8. Les rangs de campagne
Il y a vraiment très peu de rues avec un nom du genre : «les Mésanges» à St-Cyrille. Quand tu es un fier St-Cyrillois, il y a 80% de chances que tu habites dans un rang. Et les rangs, ça n’a pas vraiment de nom. Rang 3, 4, 5, 6, 7 et 8. J’ignore où sont les rang 1 et 2, mais je me plais à imaginer qu’on les a perdus au poker un soir de brosse au Bistro. Les habitants du fond du rang n’ont pas le choix de prendre la voiture pour aller au dépanneur. Ou marcher 3 minutes jusqu’au voisin le plus proche pour emprunter une tasse de sucre. Ou conduire le tracteur.
9. Attention, Ici le train ne siffle plus
Ce panneau routier est magique. Juste avant la voie ferrée dans le rang 4. C’est probablement l’affirmation la plus « drama queen » jamais vue sur un accessoire de sécurité public. On doit le lire avec une voix à la Clint Eastwood.
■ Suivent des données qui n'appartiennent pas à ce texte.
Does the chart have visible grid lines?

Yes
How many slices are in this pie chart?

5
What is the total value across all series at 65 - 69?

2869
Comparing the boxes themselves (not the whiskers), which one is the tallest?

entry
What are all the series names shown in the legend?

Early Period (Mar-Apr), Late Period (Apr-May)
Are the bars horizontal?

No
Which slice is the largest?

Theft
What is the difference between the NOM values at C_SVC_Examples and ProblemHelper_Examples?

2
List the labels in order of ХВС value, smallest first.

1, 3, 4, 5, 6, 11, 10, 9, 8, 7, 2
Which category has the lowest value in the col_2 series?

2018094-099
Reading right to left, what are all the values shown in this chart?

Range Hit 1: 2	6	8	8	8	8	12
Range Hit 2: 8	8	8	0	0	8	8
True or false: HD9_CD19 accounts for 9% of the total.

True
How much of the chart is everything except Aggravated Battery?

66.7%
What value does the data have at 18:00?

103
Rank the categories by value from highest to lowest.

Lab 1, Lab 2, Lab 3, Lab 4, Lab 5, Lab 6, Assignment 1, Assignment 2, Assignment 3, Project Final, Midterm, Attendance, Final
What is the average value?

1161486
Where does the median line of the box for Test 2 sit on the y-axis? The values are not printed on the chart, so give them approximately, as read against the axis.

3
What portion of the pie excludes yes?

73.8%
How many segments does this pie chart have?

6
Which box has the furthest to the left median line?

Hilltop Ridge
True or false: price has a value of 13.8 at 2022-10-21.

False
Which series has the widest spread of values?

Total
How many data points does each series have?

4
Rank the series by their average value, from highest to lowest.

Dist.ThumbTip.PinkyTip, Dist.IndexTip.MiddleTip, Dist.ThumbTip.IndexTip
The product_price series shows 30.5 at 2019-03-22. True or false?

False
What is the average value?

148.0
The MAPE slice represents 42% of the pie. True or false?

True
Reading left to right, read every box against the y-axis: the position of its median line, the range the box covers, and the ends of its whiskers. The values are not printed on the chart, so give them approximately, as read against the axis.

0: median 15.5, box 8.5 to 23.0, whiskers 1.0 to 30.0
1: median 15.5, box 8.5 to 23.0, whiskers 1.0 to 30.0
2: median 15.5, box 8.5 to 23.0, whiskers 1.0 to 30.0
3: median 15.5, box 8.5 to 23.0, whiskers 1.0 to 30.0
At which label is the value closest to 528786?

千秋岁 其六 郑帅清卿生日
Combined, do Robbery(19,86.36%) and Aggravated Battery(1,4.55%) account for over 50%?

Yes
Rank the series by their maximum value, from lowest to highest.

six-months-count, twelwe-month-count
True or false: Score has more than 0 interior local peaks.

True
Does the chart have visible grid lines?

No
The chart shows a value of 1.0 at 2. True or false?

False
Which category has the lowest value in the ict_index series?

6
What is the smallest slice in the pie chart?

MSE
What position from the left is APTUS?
J’aimerais savoir pourquoi le train ne siffle plus à St-Cyrille, mais personne ne peut répondre à cette question.
10. En vrac
Il y a beaucoup de roux à St-Cyrille. L’église du village est une des plus belles de la province. La bibliothèque municipale est dans une jolie petite maison. Le village est bâti sur deux cantons différents. Quelqu’un a déjà essayé de voler la Caisse en défonçant le mur extérieur avec un bulldozer. Le village a déjà brisé le record Guiness du plus gros bonhomme de neige.
Bref, St-Cyrille est un joli village, avec des habitants au grand cœur et de jolis paysages de campagne. La prochaine fois que vous devez faire la route de Montréal à Québec, faites un petit arrêt. M. Dupuis va peut-être vous donner des jujubes.